Take the entries below and reproduce exactly the portion that begins at the line containing "君神光心中警兆狂响，无以伦比" and ends at the line containing "All of these", keeping both ends, dropping pictures, and adding nothing else.

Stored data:
=====
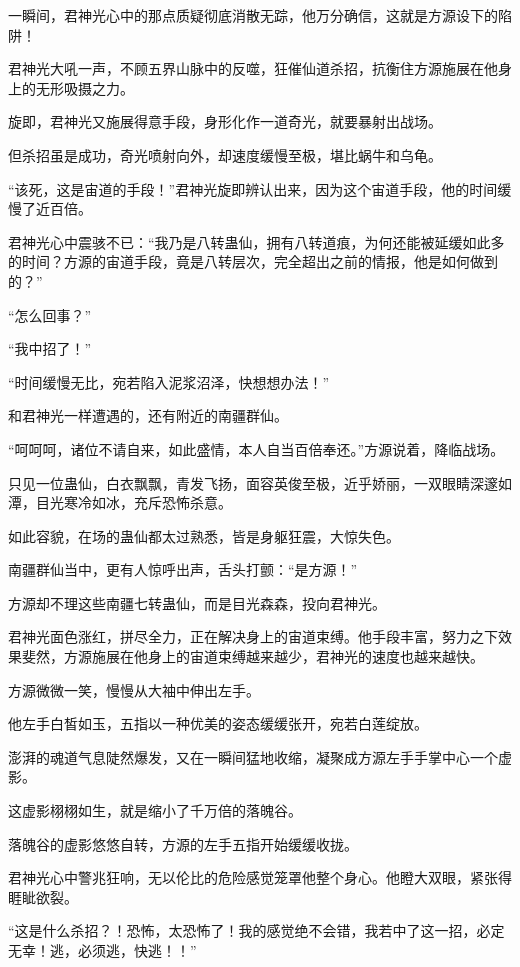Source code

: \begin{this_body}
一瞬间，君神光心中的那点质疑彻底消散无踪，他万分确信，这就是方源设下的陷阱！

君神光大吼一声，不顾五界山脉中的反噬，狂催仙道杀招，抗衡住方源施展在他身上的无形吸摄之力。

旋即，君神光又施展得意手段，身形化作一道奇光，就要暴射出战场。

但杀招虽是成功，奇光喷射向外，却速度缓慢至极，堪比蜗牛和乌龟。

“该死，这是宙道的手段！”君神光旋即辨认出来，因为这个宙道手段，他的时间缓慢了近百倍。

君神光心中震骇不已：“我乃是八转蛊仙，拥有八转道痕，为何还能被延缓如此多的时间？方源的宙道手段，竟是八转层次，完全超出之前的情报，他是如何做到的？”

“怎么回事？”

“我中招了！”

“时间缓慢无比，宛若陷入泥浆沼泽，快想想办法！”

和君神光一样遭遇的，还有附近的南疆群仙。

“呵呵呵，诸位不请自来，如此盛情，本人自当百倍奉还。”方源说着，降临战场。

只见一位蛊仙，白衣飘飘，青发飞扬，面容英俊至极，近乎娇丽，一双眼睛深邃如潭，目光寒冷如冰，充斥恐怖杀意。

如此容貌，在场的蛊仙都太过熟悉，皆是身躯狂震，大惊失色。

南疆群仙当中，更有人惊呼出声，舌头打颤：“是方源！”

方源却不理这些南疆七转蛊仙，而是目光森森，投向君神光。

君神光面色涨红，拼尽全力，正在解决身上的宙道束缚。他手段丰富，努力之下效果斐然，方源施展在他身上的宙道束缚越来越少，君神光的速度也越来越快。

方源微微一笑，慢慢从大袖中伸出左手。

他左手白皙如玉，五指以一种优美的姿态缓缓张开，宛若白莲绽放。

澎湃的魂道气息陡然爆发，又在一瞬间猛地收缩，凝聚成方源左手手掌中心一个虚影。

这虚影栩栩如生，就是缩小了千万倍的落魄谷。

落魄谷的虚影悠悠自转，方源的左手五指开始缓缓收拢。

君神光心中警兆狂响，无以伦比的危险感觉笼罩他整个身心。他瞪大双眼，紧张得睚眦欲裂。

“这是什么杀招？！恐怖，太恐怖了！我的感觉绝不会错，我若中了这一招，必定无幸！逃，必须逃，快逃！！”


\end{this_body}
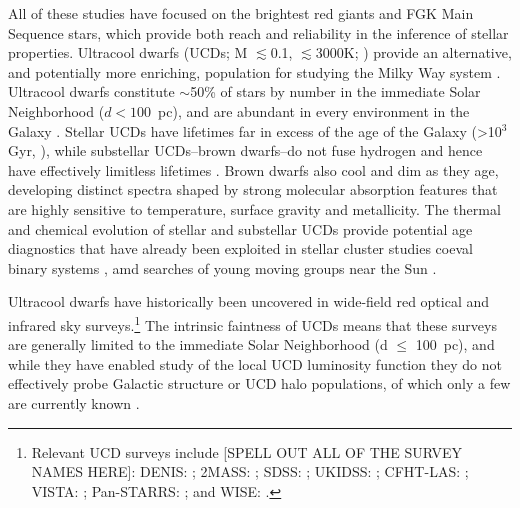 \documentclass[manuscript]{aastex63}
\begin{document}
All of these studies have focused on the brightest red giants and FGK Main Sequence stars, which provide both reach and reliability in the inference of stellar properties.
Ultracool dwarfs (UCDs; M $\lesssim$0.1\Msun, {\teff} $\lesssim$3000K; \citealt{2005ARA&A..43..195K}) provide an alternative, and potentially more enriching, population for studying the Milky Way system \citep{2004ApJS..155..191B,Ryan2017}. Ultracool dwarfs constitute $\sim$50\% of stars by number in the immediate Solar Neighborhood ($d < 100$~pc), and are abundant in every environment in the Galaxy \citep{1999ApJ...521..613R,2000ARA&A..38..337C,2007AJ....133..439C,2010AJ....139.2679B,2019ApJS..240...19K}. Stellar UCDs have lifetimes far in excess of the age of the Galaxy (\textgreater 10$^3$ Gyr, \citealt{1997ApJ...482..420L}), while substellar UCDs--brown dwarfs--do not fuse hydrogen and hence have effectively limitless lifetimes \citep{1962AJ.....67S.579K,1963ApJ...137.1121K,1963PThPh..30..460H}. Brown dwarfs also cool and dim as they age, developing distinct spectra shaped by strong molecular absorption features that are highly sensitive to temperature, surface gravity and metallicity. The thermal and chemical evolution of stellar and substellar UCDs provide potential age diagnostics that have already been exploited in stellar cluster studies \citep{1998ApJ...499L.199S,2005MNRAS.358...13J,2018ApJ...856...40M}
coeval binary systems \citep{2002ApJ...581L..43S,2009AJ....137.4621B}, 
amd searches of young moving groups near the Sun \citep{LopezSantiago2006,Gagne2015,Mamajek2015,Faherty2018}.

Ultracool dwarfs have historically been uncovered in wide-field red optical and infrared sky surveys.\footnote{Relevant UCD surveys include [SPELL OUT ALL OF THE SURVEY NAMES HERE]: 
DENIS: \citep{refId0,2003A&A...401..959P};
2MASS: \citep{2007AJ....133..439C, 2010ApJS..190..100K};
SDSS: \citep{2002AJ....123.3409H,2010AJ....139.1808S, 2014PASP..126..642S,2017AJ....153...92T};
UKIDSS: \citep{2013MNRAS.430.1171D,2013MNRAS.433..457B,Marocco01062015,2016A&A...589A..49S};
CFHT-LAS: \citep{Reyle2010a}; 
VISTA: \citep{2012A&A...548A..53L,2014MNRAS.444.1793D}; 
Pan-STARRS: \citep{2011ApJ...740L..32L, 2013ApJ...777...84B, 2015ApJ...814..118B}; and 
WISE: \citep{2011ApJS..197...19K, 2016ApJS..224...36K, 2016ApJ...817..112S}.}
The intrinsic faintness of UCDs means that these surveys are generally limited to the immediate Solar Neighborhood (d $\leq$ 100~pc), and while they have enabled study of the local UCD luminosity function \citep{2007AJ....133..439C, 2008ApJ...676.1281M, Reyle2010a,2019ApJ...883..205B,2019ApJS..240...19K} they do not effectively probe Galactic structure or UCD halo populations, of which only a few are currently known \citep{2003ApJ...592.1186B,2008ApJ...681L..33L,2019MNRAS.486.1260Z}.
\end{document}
=====
TASK OUTPUT
君神光心中警兆狂响，无以伦比的危险感觉笼罩他整个身心。他瞪大双眼，紧张得睚眦欲裂。

“这是什么杀招？！恐怖，太恐怖了！我的感觉绝不会错，我若中了这一招，必定无幸！逃，必须逃，快逃！！”


\end{this_body}
 \documentclass[manuscript]{aastex63}
\begin{document}
All of these studies have focused on the brightest red giants and FGK Main Sequence stars, which provide both reach and reliability in the inference of stellar properties.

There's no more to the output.